2 Kanton und Gemeinden schützen insbesondere Menschen, die wegen ihres Alters, ihrer Gesundheit sowie ihrer wirtschaftlichen oder sozialen Lage Hilfe brauchen.
§ 103 Sozialhilfe
1 Kanton und Gemeinden sorgen in Zusammenarbeit mit privaten Organisationen für hilfsbedürftige Menschen.
2 Sie sind insbesondere bestrebt, sozialen Notlagen vorzubeugen, deren Ursachen zu beseitigen und deren Folgen zu beheben. Sie fördern die Vorkehren zur Selbsthilfe.

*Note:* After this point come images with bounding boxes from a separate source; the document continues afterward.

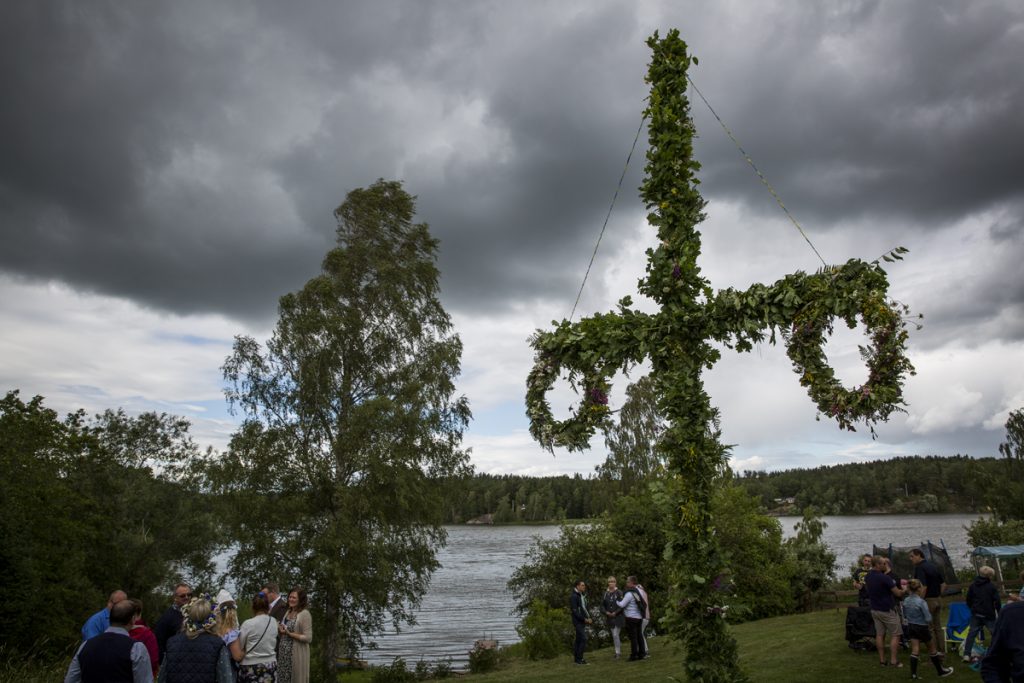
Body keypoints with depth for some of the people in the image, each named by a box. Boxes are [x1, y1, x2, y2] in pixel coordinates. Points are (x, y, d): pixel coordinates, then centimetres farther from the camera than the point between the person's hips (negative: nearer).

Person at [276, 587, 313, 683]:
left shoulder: (305, 614, -12)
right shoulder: (288, 612, 9)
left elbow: (308, 638, -17)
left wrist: (289, 633, -17)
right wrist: (280, 630, -3)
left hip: (296, 655, -7)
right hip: (283, 654, 7)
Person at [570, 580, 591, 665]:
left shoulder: (583, 596, 13)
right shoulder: (574, 596, -14)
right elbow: (574, 611, -18)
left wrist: (588, 617, 4)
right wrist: (584, 619, -18)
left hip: (583, 621, 8)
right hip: (578, 621, -8)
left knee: (578, 639, 13)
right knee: (583, 639, -11)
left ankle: (576, 657, 19)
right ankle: (579, 659, -5)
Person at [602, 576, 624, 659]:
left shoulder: (619, 593, -9)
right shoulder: (605, 594, 4)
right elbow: (602, 605, 6)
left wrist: (615, 612, -17)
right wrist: (606, 612, -11)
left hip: (618, 617, -5)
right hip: (609, 618, 5)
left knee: (615, 635, -8)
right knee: (615, 635, 12)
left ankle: (618, 653, 3)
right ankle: (620, 650, 27)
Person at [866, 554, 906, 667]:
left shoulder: (868, 577, 1)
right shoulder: (885, 577, -22)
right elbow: (898, 593, -16)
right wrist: (904, 590, 6)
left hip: (874, 609, 7)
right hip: (887, 610, -7)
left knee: (879, 634, 10)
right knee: (895, 635, 4)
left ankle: (882, 660, 11)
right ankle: (893, 661, 2)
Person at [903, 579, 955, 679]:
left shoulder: (905, 601, -3)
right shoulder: (922, 602, -22)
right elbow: (928, 619, -19)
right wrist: (931, 616, 0)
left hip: (911, 627, 5)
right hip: (922, 628, -5)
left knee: (914, 650, 7)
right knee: (932, 649, 14)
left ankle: (913, 673, 4)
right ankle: (941, 671, 30)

3 Sie können Vorsorge- und Fürsorgeeinrichtungen schaffen oder unterstützen sowie die Leistungen des Bundes für die soziale Sicherheit ergänzen.
§ 105 Behinderte
Kanton und Gemeinden fördern in Zusammenarbeit mit den Organisationen der Invalidenhilfe die berufliche und soziale Eingliederung der Behinderten.
§ 106 Wohnung
1 Kanton und Gemeinden können den Wohnungsbau fördern und Mietzinserleichterungen gewähren.
2 Die Gemeinden sind Wohnungsuchenden behilflich und betreuen die Obdachlosen.
3 Der Kanton unterhält eine Schlichtungsstelle für Mietstreitigkeiten.
§ 107 Familie, Jugend, Alter
1 Kanton und Gemeinden schützen Familie, Eltern- und Mutterschaft.
2 Sie nehmen sich in Zusammenarbeit mit privaten Organisationen der Belange von Jugend und Alter an.